> [ABOUT THIS EXERCISE]: Write out, exactly as they stand, the line containing "名。它對頭髮和皮膚刺激性較低，能提供" and all subsequent lines up to and including the final line of the records.

[Items from a data source]
########################################

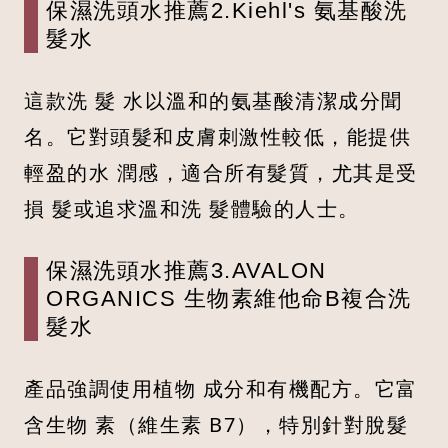
保濕洗頭水推薦2.Kiehl's 氨基酸洗
髮水
這款洗 髮 水以溫和的氨基酸清潔成分聞
名。它對頭髮和皮膚刺激性較低，能提供
輕盈的水 潤感，適合所有髮質，尤其是受
損 髮或追求溫和洗 髮體驗的人士。
保濕洗頭水推薦3.AVALON
ORGANICS 生物素維他命B複合洗
髮水
產品強調使用植物 成分和有機配方。它富
含生物 素（維生素 B7），特別針對脫髮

########################################

> [RESPONSE TO THE TASK]:
名。它對頭髮和皮膚刺激性較低，能提供
輕盈的水 潤感，適合所有髮質，尤其是受
損 髮或追求溫和洗 髮體驗的人士。
保濕洗頭水推薦3.AVALON
ORGANICS 生物素維他命B複合洗
髮水
產品強調使用植物 成分和有機配方。它富
含生物 素（維生素 B7），特別針對脫髮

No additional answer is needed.